Shortly after arriving in Newcastle Upon Tyne—cleverly named for its location in North East England on the northern bank of the Tyne River—I was shocked by my absolute inability to understand the local tongue. I thought that coming to an English-speaking country would pretty much guarantee me the comfort of easily conversing with the native residents… But instead I found their musical inflection and peculiar vocabulary to be almost impenetrable.
I quickly decided that the dialect of the Newcastle natives, or “Geordies,” is hardly even English at all… Or is it? The Geordie dialect is derivative of language from Germanic and Scandanavian Europe and is actually the closest surviving dialect to that of the original Anglo-Saxon language that was first brought to the North East of England and upwards into Scotland by the Angles and Saxons.
Almost 80% of Geordie words are hand-me-downs from the Angles, as compared to modern standard English that is only 30% similar to the original Anglo-Saxon style. That makes the North East dialect the oldest-living and most authentic Old English form of diction.

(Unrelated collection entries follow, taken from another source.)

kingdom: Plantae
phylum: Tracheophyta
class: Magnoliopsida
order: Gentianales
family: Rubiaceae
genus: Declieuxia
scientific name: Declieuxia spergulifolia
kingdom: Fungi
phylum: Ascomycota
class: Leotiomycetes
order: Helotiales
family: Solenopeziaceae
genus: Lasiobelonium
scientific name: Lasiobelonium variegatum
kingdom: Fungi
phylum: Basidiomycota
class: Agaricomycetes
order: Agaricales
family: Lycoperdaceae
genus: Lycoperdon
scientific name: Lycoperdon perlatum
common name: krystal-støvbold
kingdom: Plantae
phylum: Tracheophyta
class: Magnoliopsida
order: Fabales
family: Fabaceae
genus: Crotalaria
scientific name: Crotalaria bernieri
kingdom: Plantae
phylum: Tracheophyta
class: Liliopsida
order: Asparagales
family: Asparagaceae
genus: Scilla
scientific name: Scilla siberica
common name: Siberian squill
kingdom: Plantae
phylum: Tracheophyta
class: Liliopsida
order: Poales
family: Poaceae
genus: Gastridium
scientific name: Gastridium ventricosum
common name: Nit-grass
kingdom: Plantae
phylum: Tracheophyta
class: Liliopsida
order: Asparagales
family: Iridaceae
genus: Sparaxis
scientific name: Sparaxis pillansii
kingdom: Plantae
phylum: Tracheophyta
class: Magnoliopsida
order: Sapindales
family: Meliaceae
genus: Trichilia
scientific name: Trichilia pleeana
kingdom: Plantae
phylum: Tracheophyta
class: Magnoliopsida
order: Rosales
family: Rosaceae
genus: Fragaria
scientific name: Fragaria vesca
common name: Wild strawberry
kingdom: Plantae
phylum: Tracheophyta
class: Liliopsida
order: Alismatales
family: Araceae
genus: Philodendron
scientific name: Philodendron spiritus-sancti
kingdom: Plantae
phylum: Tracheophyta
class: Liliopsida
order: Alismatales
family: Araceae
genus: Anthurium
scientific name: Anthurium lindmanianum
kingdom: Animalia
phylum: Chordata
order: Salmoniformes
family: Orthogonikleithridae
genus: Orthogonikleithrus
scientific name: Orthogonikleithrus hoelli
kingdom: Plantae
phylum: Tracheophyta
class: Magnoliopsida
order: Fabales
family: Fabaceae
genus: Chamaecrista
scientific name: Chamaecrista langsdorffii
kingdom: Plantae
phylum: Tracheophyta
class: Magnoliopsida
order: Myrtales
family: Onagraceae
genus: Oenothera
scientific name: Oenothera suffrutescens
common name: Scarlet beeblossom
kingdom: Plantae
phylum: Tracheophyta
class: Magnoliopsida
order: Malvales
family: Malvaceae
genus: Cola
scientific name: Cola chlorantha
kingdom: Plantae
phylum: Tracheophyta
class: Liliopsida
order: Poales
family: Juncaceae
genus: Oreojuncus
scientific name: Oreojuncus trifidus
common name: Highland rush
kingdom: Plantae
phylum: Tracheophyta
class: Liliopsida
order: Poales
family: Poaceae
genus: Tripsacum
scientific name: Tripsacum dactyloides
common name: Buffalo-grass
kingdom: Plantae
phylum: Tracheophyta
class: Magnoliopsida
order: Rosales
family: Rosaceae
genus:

For example, the Geordies refer to their hometown Newcastle as “The Toon.” Perplexed by this reoccurring phrase, I turned to the internet for help. An article written by Simon Meechan for The Chronicle Live helped me to clear things up…
“Old English (the language spoken by the Anglo-Saxons, 500 AD up to the Norman conquest) had a word, tun. This meant ‘enclosure, estate, farm, village’. It’s the origin of our present-day English word, town, and survives also as an element in place names like Darlington. In Old English, this word would have been pronounced like “Toon”.
So, as it turns out the Geordies are actually the ones speaking proper English… But it still sounds wrong to me.